3.2. Characterization of electrospun fibres

Electron microscopy. TEM was used to reveal a region of high electron density in the core regions of the short- and long-CNF-containing fibres (Fig. 1d and g). The analysis suggested that the CNFs were present in the fibre interior, especially in the core regions, in a continuously agglomerated manner, as found in a previous study.²² The contrast between the core and shell was unclear, which indicates that the core phase was not only composed of CNF but also of PHBH, and that the interface was interpenetrating. The inversion in the localisation that can be predicted from the structure of Pickering emulsion can be explained as a phenomenon in which functional groups with low surface free energies are exposed on the surface of fibres electrospun in the gas phase.³⁵ The emulsion surrounded by CNFs presumably collapses at the Taylor cone during injection, enclosing the hydrophilic CNFs and exposing the hydrophobic PHBH/CHCl₃ phase with a low surface free energy on the surface. Notably, certain fibres with darker asymmetric contrast on one side were observed (Fig. S5†), implying that the difference, in contrast, was not an artifact of the curvature of the fibre surface.

To directly observe the internal structure of the fibres, these were frozen in liquid nitrogen and then sectioned. The cross sections were observed using SEM. A spike-like structure was observed in the core of L-6.3 fibres (Fig. S6a†), indicating that the L-6.3 fibres contained CNF in their cores, whereas the CNF-free fibres observed for comparison were smooth and homogeneous (Fig. S6b†).

WCA analysis. The surface properties of fibres significantly affect the penetration of water and adhesion of bacteria, leading to specific biodegradability. Surface WCA measurements were performed to investigate the surface properties of the electrospun fibres (Fig. 1h and S7†). The CNF film and CNF-free PHBH fibre sheet had hydrophilic (14.4° ± 1.5°) and hydrophobic (105.0° ± 3.1°) surfaces, respectively. With respect to the CNF-containing fibres, S-6.3 and L-6.3 showed WCAs of 109.6° ± 6.3° and 109.2° ± 4.4°, respectively, which were comparable to that of the PHBH sample. These results also suggested that the fibres electrospun from the Pickering emulsions have PHBH surfaces that encapsulate the CNFs.

ATR-FTIR. In ATR-FTIR analysis, the penetration depth of the infrared light is greater than the fibre diameter; however, the apparent penetration depth during measurements of electrospun fibre sheets is considerably smaller than the fibre diameter because of the large interfibre voids present in porous fibre sheets.^36,37 Therefore, information related to the surface of a single fibre is important.
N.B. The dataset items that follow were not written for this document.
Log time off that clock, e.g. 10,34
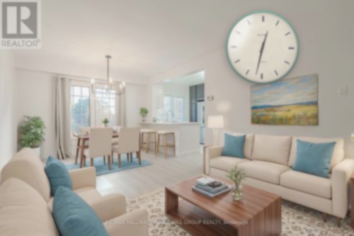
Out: 12,32
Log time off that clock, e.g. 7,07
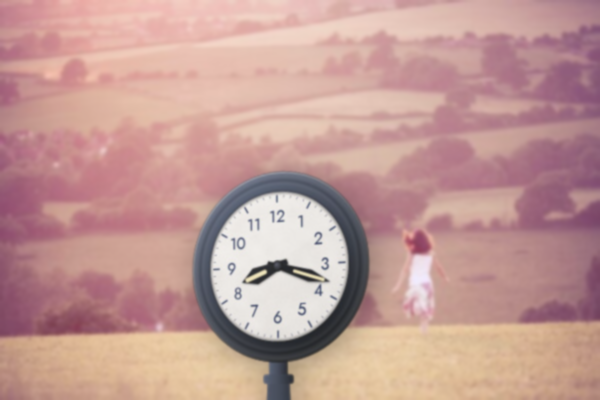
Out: 8,18
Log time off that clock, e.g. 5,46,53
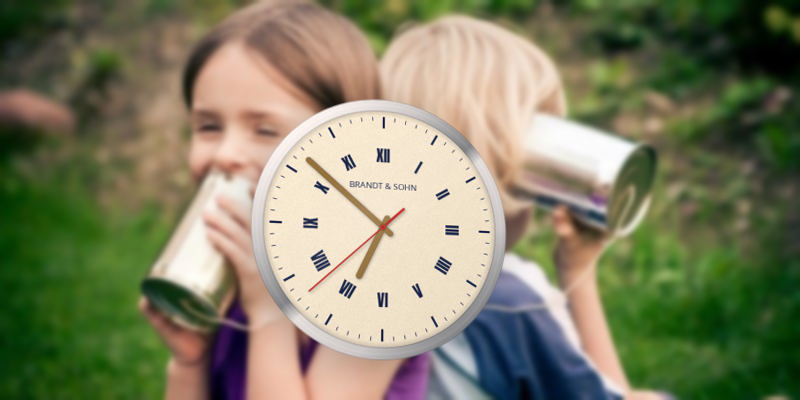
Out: 6,51,38
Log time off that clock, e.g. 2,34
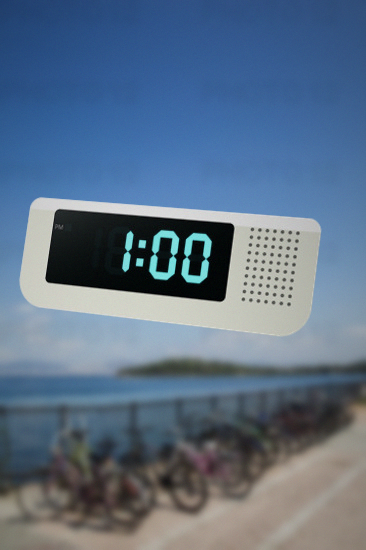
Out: 1,00
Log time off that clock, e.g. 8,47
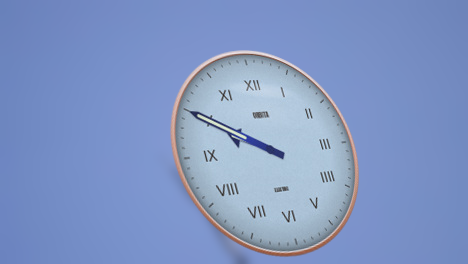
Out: 9,50
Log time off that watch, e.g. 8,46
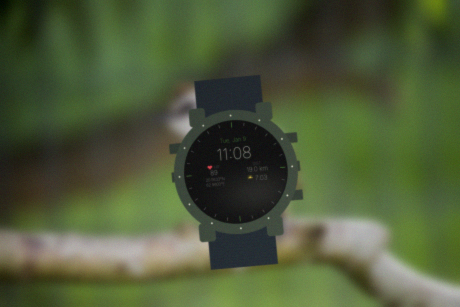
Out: 11,08
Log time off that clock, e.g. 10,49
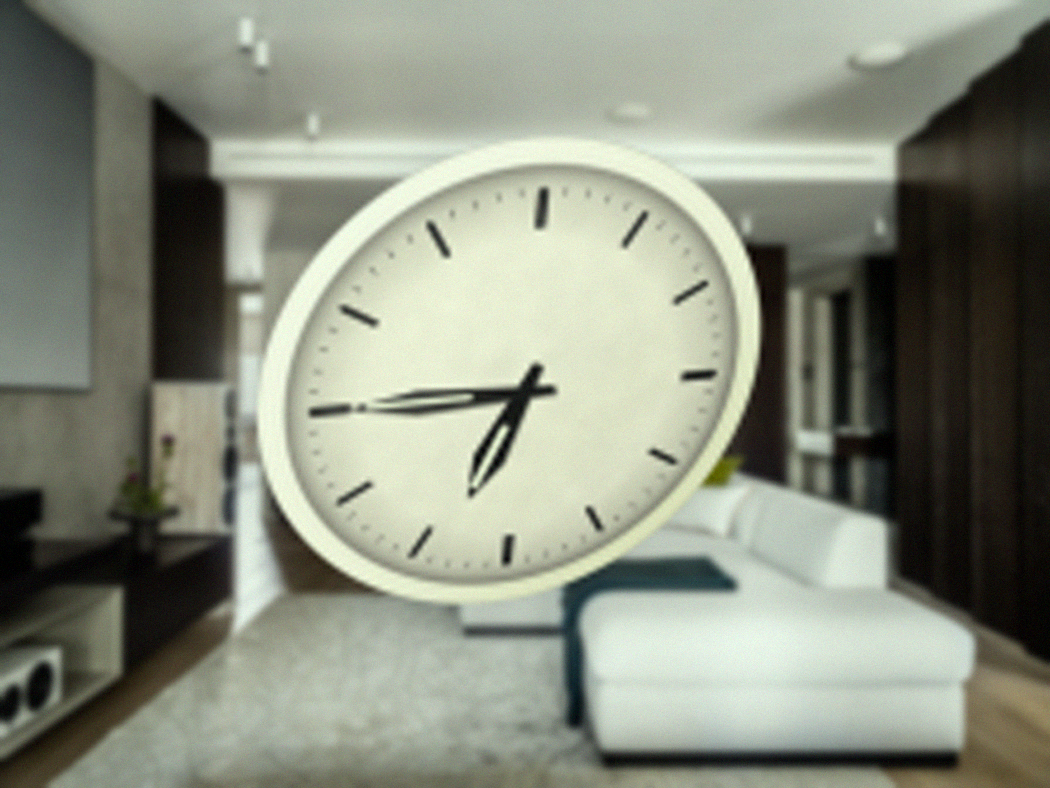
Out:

If the CNF region was localised on the outside of the fibres, a CNF-derived peak would be observed. However, no CNF-derived peaks were clearly identified (Fig. 1i), possibly because of the low content of CNFs and their encapsulation within the fibres. The characteristic peak of PHBH at 1719 cm⁻¹ (C=O str.)³⁸ red-shifted upon the addition of CNFs (Fig. 1j), suggesting that C=O could be involved in the hydrogen bonding between PHBH and the CNFs.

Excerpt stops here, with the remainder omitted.